La symphonie classique doit tout à Joseph Haydn. Quel bonheur de le constater dans les meilleures conditions qui soient ! Le 18 juin dernier, l’Orchestre National du Capitole, dirigé par Tugan Sokhiev, avait choisi de le rappeler pour son dernier concert d’abonnement de la saison. Une soirée qui associait judicieusement le Tchaïkovski des Variations sur un thème rococo au compositeur majeur de la première école de Vienne.
Tugan Sokhiev dirige l’Orchestre National du Capitole dans deux symphonies de Haydn
– Photo Classictoulouse –
Il n’est hélas pas rare d’entendre encore quelques exécutions pesantes ou ampoulées des chefs-d’œuvre symphoniques de Haydn. L’esprit, la finesse, la vivacité de cette écriture se trouvent alors noyés dans un embonpoint hors de propos. Les remises en question, par la vague « baroqueuse », de l’art d’interpréter ce répertoire sont heureusement de plus en plus prises en compte. C’est ce que l’on observe avec bonheur de la part de la phalange toulousaine et de son chef. L’effectif confortable des cordes de l’orchestre n’entraîne aucune lourdeur de leur jeu. Un vibrato très retenu, une articulation élégante mais toujours acérée et vive, tissent une dentelle légère et subtile, bien éloignée de certaines épaisses moquettes de jadis. La direction pleine de contrastes de Tugan Sokhiev souligne habilement les accents de chaque phrase, animant ainsi un discours toujours ductile et fluide. Les bois épicent les échanges, les cuivres ponctuent avec autorité le déroulement de chaque épisode. Dynamiques, étincelantes comme du vif argent, ces interprétations réjouissent le cœur et l’esprit.

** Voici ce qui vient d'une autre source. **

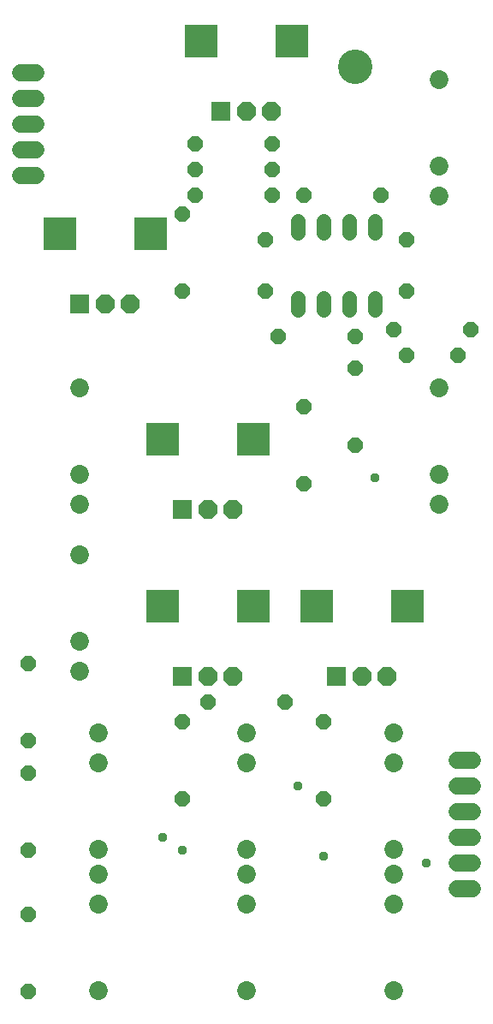
<source format=gbr>
G04 EAGLE Gerber RS-274X export*
G75*
%MOMM*%
%FSLAX34Y34*%
%LPD*%
%INSoldermask Top*%
%IPPOS*%
%AMOC8*
5,1,8,0,0,1.08239X$1,22.5*%
G01*
%ADD10C,3.403600*%
%ADD11P,1.649562X8X202.500000*%
%ADD12P,1.649562X8X292.500000*%
%ADD13P,1.649562X8X112.500000*%
%ADD14C,1.853200*%
%ADD15R,1.879600X1.879600*%
%ADD16P,2.034460X8X292.500000*%
%ADD17R,3.319200X3.319200*%
%ADD18P,1.649562X8X22.500000*%
%ADD19C,1.727200*%
%ADD20C,1.411200*%
%ADD21C,0.959600*%


D10*
X349250Y939800D03*
D11*
X349250Y673100D03*
X273050Y673100D03*
D12*
X349250Y641350D03*
X349250Y565150D03*
X25400Y349250D03*
X25400Y273050D03*
D13*
X25400Y25400D03*
X25400Y101600D03*
X298450Y527050D03*
X298450Y603250D03*
D14*
X95250Y165900D03*
X95250Y250900D03*
X95250Y280900D03*
X387350Y165900D03*
X387350Y250900D03*
X387350Y280900D03*
X95250Y26200D03*
X95250Y111200D03*
X95250Y141200D03*
X241300Y165900D03*
X241300Y250900D03*
X241300Y280900D03*
X241300Y26200D03*
X241300Y111200D03*
X241300Y141200D03*
X431800Y926300D03*
X431800Y841300D03*
X431800Y811300D03*
X76200Y621500D03*
X76200Y536500D03*
X76200Y506500D03*
D15*
X178200Y501500D03*
D16*
X203200Y501500D03*
X228200Y501500D03*
D17*
X248200Y571500D03*
X158200Y571500D03*
D15*
X216300Y895200D03*
D16*
X241300Y895200D03*
X266300Y895200D03*
D17*
X286300Y965200D03*
X196300Y965200D03*
D15*
X330600Y336400D03*
D16*
X355600Y336400D03*
X380600Y336400D03*
D17*
X400600Y406400D03*
X310600Y406400D03*
D15*
X76600Y704700D03*
D16*
X101600Y704700D03*
X126600Y704700D03*
D17*
X146600Y774700D03*
X56600Y774700D03*
D14*
X387350Y26200D03*
X387350Y111200D03*
X387350Y141200D03*
X76200Y456400D03*
X76200Y371400D03*
X76200Y341400D03*
D15*
X178200Y336400D03*
D16*
X203200Y336400D03*
X228200Y336400D03*
D17*
X248200Y406400D03*
X158200Y406400D03*
D18*
X298450Y812800D03*
X374650Y812800D03*
D11*
X279400Y311150D03*
X203200Y311150D03*
D13*
X177800Y717550D03*
X177800Y793750D03*
D11*
X266700Y863600D03*
X190500Y863600D03*
X266700Y838200D03*
X190500Y838200D03*
X266700Y812800D03*
X190500Y812800D03*
D19*
X449580Y254000D02*
X464820Y254000D01*
X464820Y228600D02*
X449580Y228600D01*
X449580Y203200D02*
X464820Y203200D01*
X464820Y177800D02*
X449580Y177800D01*
X449580Y152400D02*
X464820Y152400D01*
X464820Y127000D02*
X449580Y127000D01*
D20*
X292100Y698810D02*
X292100Y710890D01*
X317500Y710890D02*
X317500Y698810D01*
X342900Y698810D02*
X342900Y710890D01*
X368300Y710890D02*
X368300Y698810D01*
X368300Y775010D02*
X368300Y787090D01*
X342900Y787090D02*
X342900Y775010D01*
X317500Y775010D02*
X317500Y787090D01*
X292100Y787090D02*
X292100Y775010D01*
D13*
X177800Y215900D03*
X177800Y292100D03*
X25400Y165100D03*
X25400Y241300D03*
X317500Y215900D03*
X317500Y292100D03*
D12*
X260350Y768350D03*
X260350Y717550D03*
D13*
X400050Y717550D03*
X400050Y768350D03*
D14*
X431800Y621500D03*
X431800Y536500D03*
X431800Y506500D03*
D11*
X450850Y654050D03*
X400050Y654050D03*
X463550Y679450D03*
X387350Y679450D03*
D19*
X33020Y933450D02*
X17780Y933450D01*
X17780Y908050D02*
X33020Y908050D01*
X33020Y882650D02*
X17780Y882650D01*
X17780Y857250D02*
X33020Y857250D01*
X33020Y831850D02*
X17780Y831850D01*
D21*
X419100Y152400D03*
X368300Y533400D03*
X292100Y228600D03*
X158750Y177800D03*
X177800Y165100D03*
X317500Y158750D03*
M02*

</source>
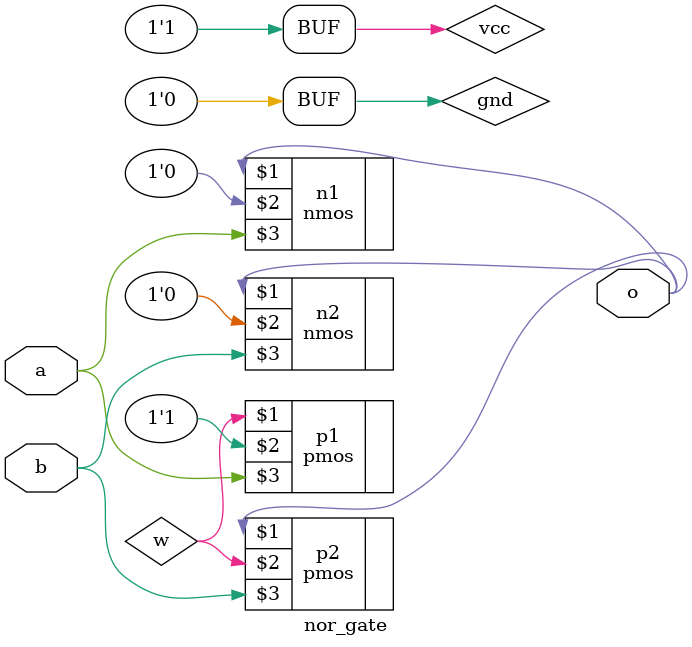
<source format=v>
module nor_gate(a,b,o);
input a,b;
output o;
wire w;
supply0 gnd;
supply1 vcc;
pmos p1(w,vcc,a);
pmos p2(o,w,b);
nmos n1(o,gnd,a);
nmos n2(o,gnd,b);
endmodule

</source>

Dans la symphonie n° 104, la timbale impertinente et impériale de Jean-Loup Vergne mène la danse. L’Adagio initial frémit de ces savoureuses dissonances qui donnent du goût à cette belle ouverture. La transition avec l’Allegro dévoile un paysage de plein soleil. On retient sa respiration lors des silences de l’Andante, si finement ménagés. L’esprit mutin du Menuet débouche enfin sur l’exaltation joyeuse du Finale spiritoso. Tout ceci parle un langage clair, transparent comme un ruisseau de montagne.
Tatjana Vassiljeva, soliste des Variations sur un thème rococo de Tchaïkovski
– Photo Classictoulouse –
C’est encore la timbale, cette fois en solo à découvert, qui ouvre la symphonie n° 103, précisément titrée « Roulement de timbales ». Tugan Sokhiev confère à l’étonnant Adagio initial toute l’angoisse d’une attente qu’un thème proche du Dies Irae teinte d’une étrange et sombre couleur. Le sourire de l’Allegro con spirito qui s’enchaîne vient éloigner cette ombre fugace. La lente marche de l’Andante, dont Schubert se souviendra peut-être lorsqu’il composera sa 9ème symphonie, se pare d’un solo de violon d’une belle effervescence. Laurent Pellerin l’éclaire d’une élégance et d’une musicalité admirables : phrasé raffiné, couleurs subtiles. Les vents nourrissent le Menuet de la beauté de leurs timbres et l’Allegro con spirito final éblouit par sa ferveur joyeuse. Le public en redemande et obtient alors une brillante reprise en guise de bis.
Entre ces deux chefs-d’œuvre, Tchaïkovski glisse son hommage aux anciens maîtres. Les Variations sur un thème rococo pour violoncelle et orchestre ne se contentent pas de donner au soliste l’occasion de briller. Il construit un parcours en forme de ballet dont le héros est le violoncelle. La violoncelliste russe Tatjana Vassiljeva aborde l’œuvre comme on se glisse dans un rôle. Sa généreuse sonorité, sombre et intense, met en lumière le thème générateur des huit variations contrastées qui l’illustrent. Elle construit son interprétation sur la durée. Le respect de la grande ligne, de sa continuité, évite ainsi un morcellement de cette partition brillante mais aussi profonde et soutenue. Fougueux et dynamique, le jeu de la soliste sait aussi faire patte de velours. L’épisode central, joué comme dans un rêve, suspend un instant le déploiement de virtuosité. Le dialogue avec l’orchestre aboutit à une conclusion rutilante, chaleureusement saluée par le public. Deux bis extraits des Suites pour violoncelle seul de Johann Sebastian Bach (Prélude de la 1ère, Gigue de la 3ème) prolongent encore le plaisir.